What Ferguson does is not so much make lemons into lemonade as exploit the actual properties of the lemon itself. He has no band, no sidekick. (He will “sidekick himself” as the need arises.) “What it feels like on this show,” he said, “is that all the kids are by the riverbank fishing and I have a stick with a piece of string and a bent hook and the rest have fantastic equipment, but every now and again I catch a fish, to the surprise of everyone else -- and me.”

Yet the lack of amenities is also the foundation of an aesthetic, refined into something relaxed and strange and -- though it can involve shark puppets and a frightening impersonation of Larry King -- pure. Ferguson’s set has grown simpler since he started: It’s empty enough now to play Beckett on, just a couple of chairs and a desk empty but for a mug in the shape of a coiled rattlesnake.

What fills the space is Ferguson himself, mostly as himself, though sometimes in costume and sometimes at the unseen end of a hand puppet. He carries the show from first to last, a protean excursion that begins with his customary “It’s a great day for America” and ends with the question “What did we learn on the show tonight, Craig?” or “¿Qué aprendimos en el programa, Señor Craig?” since his vow to learn enough Spanish to do a whole show in that language by the end of this year. What happens in between will be done in a variety of voices and attitudes, in colliding waves of sense and nonsense.

In January he began his sixth season, and at the end of last year he marked his 1,000th episode by performing the entire show as his crocodile puppet Wavy. His audience, which began a little shy of 2 million viewers, is now a little over that mark -- as a rule, he was beaten by Conan O’Brien before O’Brien moved from “Late Night” to “The Tonight Show,” and he beats O’Brien’s replacement, Jimmy Fallon. In December, he won a Marie Claire online poll as the late-night host readers would most like to sleep with. “I’m genuinely freaked out by this,” said the thrice-married father of one. (His son, Milo, is 8.) “I blame people that don’t have high-def television.”

In fact, it’s not hard to see why he won. He leans close to the camera -- confidentially, flirtatiously putting his hand upon it, and by extension upon the whole viewing audience. Where most late-night hosts hit their mark and stay there, Ferguson moves back and forth in space, talking with his hands, cocking a conspiratorial eye, hanging his head in a coy impression of shame, shaking himself as if to reset his brain. His monologue, which may or may not reflect a list of “bullet points” put up on the teleprompter, might contain jokes; but they are cushioned within a larger, often thematic frame, and by Ferguson’s frequent digressions, so they play as part of an extended string of thoughts. (Recently, he did the monologue in the middle of the show because “you’ve got to change it up for yourself or you lose your mind.”)

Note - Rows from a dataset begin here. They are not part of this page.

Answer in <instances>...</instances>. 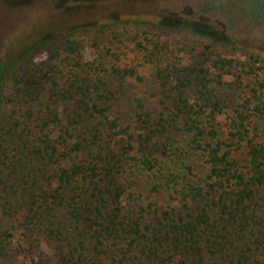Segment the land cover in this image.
Wrapping results in <instances>:
<instances>
[{
    "label": "trees",
    "instance_id": "1",
    "mask_svg": "<svg viewBox=\"0 0 264 264\" xmlns=\"http://www.w3.org/2000/svg\"><path fill=\"white\" fill-rule=\"evenodd\" d=\"M85 30L56 50L34 44L0 74V108L12 106L0 119V205L19 219L0 228V262L264 264V59L162 64L157 44L137 42L163 110L135 99L125 119L116 102L143 79L116 53L108 68L75 61L68 38ZM227 76L253 81L230 113L215 90ZM178 124L183 144L168 147ZM143 192L176 206L138 204Z\"/></svg>",
    "mask_w": 264,
    "mask_h": 264
},
{
    "label": "rangeland",
    "instance_id": "2",
    "mask_svg": "<svg viewBox=\"0 0 264 264\" xmlns=\"http://www.w3.org/2000/svg\"><path fill=\"white\" fill-rule=\"evenodd\" d=\"M83 26L87 30L68 38L78 44L72 55L75 61L86 65L97 60L105 62L104 67L108 68L109 55L116 53L123 65L135 69L143 79L142 82L129 80L116 102L115 111L125 119L136 109L135 99L150 112L157 114L163 110L154 74L148 66H143L145 52L136 48L137 42L148 49L151 42L157 44L162 64L188 65L217 55L240 62H245L250 54L264 59V0H0L1 82L7 81L11 65L34 44L50 41L52 50H56L62 43L66 44L64 35ZM106 48L110 53H106ZM52 56L51 50L46 52L43 63H51ZM65 56L62 54L60 59ZM61 69L66 76L69 69ZM46 72L48 67L43 66L36 80L44 82ZM250 79L244 76L238 81L227 76L225 84L215 86L229 113L242 103L241 94H248L253 84ZM190 95L192 99L194 94ZM11 110V105H3L0 119ZM257 126L256 136L263 141L264 121H258ZM176 128L175 134L169 135L168 147L183 144L181 124ZM140 200L138 204L176 206L164 192H143ZM13 213H5L0 205L1 229L17 227L18 214Z\"/></svg>",
    "mask_w": 264,
    "mask_h": 264
}]
</instances>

Though he styles himself a “vulgar lounge entertainer” and can go as low as the network censor will allow, he is certainly the only late-night host who would do several minutes on the death of J.D. Salinger or respond to recent guest Claire Danes’ saying that her father-in-law was a moral philosopher by asking “Pre- or post-Enlightenment?” with a quote from Kierkegaard for a kicker. On the other hand, he loves the show “Mythbusters” and the word “farty.”

Ferguson showily shreds his notecards at the start of every interview, like a pop musician announcing that he has thrown away the set list. Some of his conversational strategies are not much different from what you’d use to draw out a stranger at a party. (“Where are you from?” is a favorite question, because he likes to talk about places he knows, and he knows a lot of places.) The effect for the viewer is of being present at a meeting of humans, not of being sold a product. Guests come and go often without having discussed the thing they had ostensibly come to promote.

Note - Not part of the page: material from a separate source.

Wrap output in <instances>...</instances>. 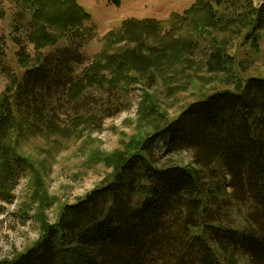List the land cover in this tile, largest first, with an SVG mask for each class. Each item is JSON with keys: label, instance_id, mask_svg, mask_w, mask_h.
Returning <instances> with one entry per match:
<instances>
[{"label": "trees", "instance_id": "obj_1", "mask_svg": "<svg viewBox=\"0 0 264 264\" xmlns=\"http://www.w3.org/2000/svg\"><path fill=\"white\" fill-rule=\"evenodd\" d=\"M22 1L33 8L28 39L36 63L27 66L32 59L23 58L19 50L20 63L27 68L21 79L13 77L0 44V74L13 78L0 98V202L5 203L14 202L20 174L33 167L11 144V130L30 115L41 116L47 97L57 93L52 91L55 87L72 102L93 87L128 89L139 81L138 75L149 80L161 75L167 87L182 90L183 86H170L174 71H184L192 63L185 54L200 44L193 36L186 39L174 32L193 24L201 33L224 27L240 34L242 25L251 27L245 39L258 49L264 31V2L248 7L249 0H195L169 19L124 20L107 32L101 52L78 75L86 58L77 47L50 54L42 49L73 35L92 20V13L78 0ZM228 2H245L241 18L221 12ZM122 43L129 45L112 53ZM132 43L136 46L130 47ZM227 53L225 46L215 47L208 70L232 74ZM229 82L235 89L190 103L152 134L134 136L126 150L106 158L113 171L101 185L63 205L56 221L44 224L32 246L0 264H238L237 252L247 255L251 264H264V77L243 81L231 75ZM145 104L144 116L152 110ZM85 120L80 116L72 122ZM47 128L71 131L55 121ZM159 141L167 154L192 151L196 166H159ZM234 204L247 207L244 216L251 228H238L230 221Z\"/></svg>", "mask_w": 264, "mask_h": 264}, {"label": "rangeland", "instance_id": "obj_2", "mask_svg": "<svg viewBox=\"0 0 264 264\" xmlns=\"http://www.w3.org/2000/svg\"><path fill=\"white\" fill-rule=\"evenodd\" d=\"M93 18L84 27L65 36L56 46L42 49L45 54L56 52L65 46L77 47L85 56L86 64L77 68L81 75L90 65L94 56L101 52L110 30H116L126 19L156 18L169 19L173 12L183 13L195 0H78ZM264 0L246 1L247 6L258 7ZM245 2L225 3L221 12L226 17H239L245 12ZM33 8L22 0H0V44L7 54V64L12 76L22 78L26 66L20 63L19 50L23 58H31L36 63L34 45L28 35L32 30ZM230 20V19H229ZM238 28L243 32L233 33L220 27L210 28L201 33L193 24L176 31L178 37H194L200 44L185 55L192 63L177 71L171 87L179 85L184 89L172 90L164 84L162 76L149 80L140 76L128 89L105 90L93 87L77 102H72L56 87L57 92L47 97L41 116L30 115L20 120L11 130L10 141L19 154L27 157L33 167L20 174L13 194V203L0 202V260L12 258L25 251L42 235L44 224L55 222L63 205L76 202L86 193L101 185L113 171L106 158L127 149L133 138H145L157 127L175 118L190 103L224 89H235L229 82L230 76L245 81L252 76L264 77V31L258 38L259 48L245 39L251 27ZM165 38H170L166 37ZM152 40L149 39V43ZM122 43L111 51L119 52L126 48ZM226 47L232 74L212 72L206 65L215 47ZM136 44H130L135 47ZM182 67V65H181ZM181 67L178 69L181 70ZM13 79V78H12ZM11 77L0 74V98ZM142 103L145 109L152 110L146 116L141 114ZM85 116L87 120L72 122L75 117ZM50 121L62 128H70L69 133L62 129H48ZM135 136V137H134ZM139 138V137H138ZM156 163L196 166L192 151L167 154L163 141L155 147ZM208 170H204L206 182ZM221 177H218L220 179ZM247 207L234 204L230 221L238 228H251L245 219ZM238 264H251L249 257L237 252Z\"/></svg>", "mask_w": 264, "mask_h": 264}]
</instances>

“The best guests tend to be those who are generous of spirit because that’s the spirit of the show,” Ferguson said. “It’s an old improv game: I ask you a question, you don’t say ‘No,’ you say ‘Yes.’ I say, ‘Were you ever in Australia?’ ‘Yes -- and no. I was in New Zealand.’ Or ‘I’ve seen a photograph of a kangaroo.’ Bring something to it ‘cause I ain’t gonna ask you what practical jokes you played on a movie set, ‘cause I don’t care, and I’m not going to ask anything that doesn’t interest me, because that’s not my job.”

Making his own way

Ferguson, who grew up near Glasgow, Scotland, and is now an American citizen, was previously best known here as the boss on “The Drew Carey Show.” He logged a lot of miles before coming to late night: He delivered milk, drummed in rock bands, worked in an adding machine factory, in construction and as a bartender before he began doing stand-up in local discos. “Now, in a town like Glasgow on a Friday or Saturday night when you stop the music in a dance hall for a guy to try to get some laughs,” he said, “you develop a certain frantic, partially aggressive, partially desperate, certainly vivid style.”

As to where and when he was raised, “I think that clearly it has an influence, to be coming of age during the punk rock era, to come from a difficult and sporadically violent background, to have been in and out of such chaos, I think it actually helps. But I don’t know for sure. I used to believe, like many people who come from poor backgrounds, that it gave me an edge, but I think that’s just something we have to tell ourselves to get by sometimes. I don’t believe that anymore. Children of privilege can be just as talented and clever as anybody else.”

When “The Late Late Show” came his way, he wrote in his memoir, “American on Purpose,” “I was bored with acting . . . and I hadn’t done stand-up comedy in ten years. I was thinking maybe I should go back to drumming or delivering milk.” But he found his metier and has only grown better at it. He has hit his stride.

Comedy is in many ways a young person’s game; that’s where the fashions change. But what Ferguson does takes seasoning; his most remarked upon moments are also his deepest: his eulogies for his father and then his mother; his thoughts on the proper targets for comedy on the coincidental occasion of Britney Spears’ lost weekend and the 15th anniversary of his own hitting bottom and getting sober; and the show he devoted to Archbishop Desmond Tutu. But these episodes were also very funny.

“I doubt very much if you sat down with a focus group they’d say, ‘Let’s get the reformed alcoholic punk-rock 45-year-old drummer from another country with a broad accent -- that’s the way to go in the late-night world,’ ” said Ferguson. “ ‘Cause no conventional wisdom is going to do that for you. But the thing about conventional wisdom is that it doesn’t work in art -- if that’s what we do.

“I don’t think I’ll get away with this forever,” he concluded. “I try and live my life in bite-size chunks. It was a lesson I had to learn when I got sober, but then it became a way of life, a philosophy -- live your life a day at a time. Especially because the temptation, especially when you’re doing OK, is to think, ‘In a couple of years I’m gonna get this, and then I’ll have this.’ And then what?”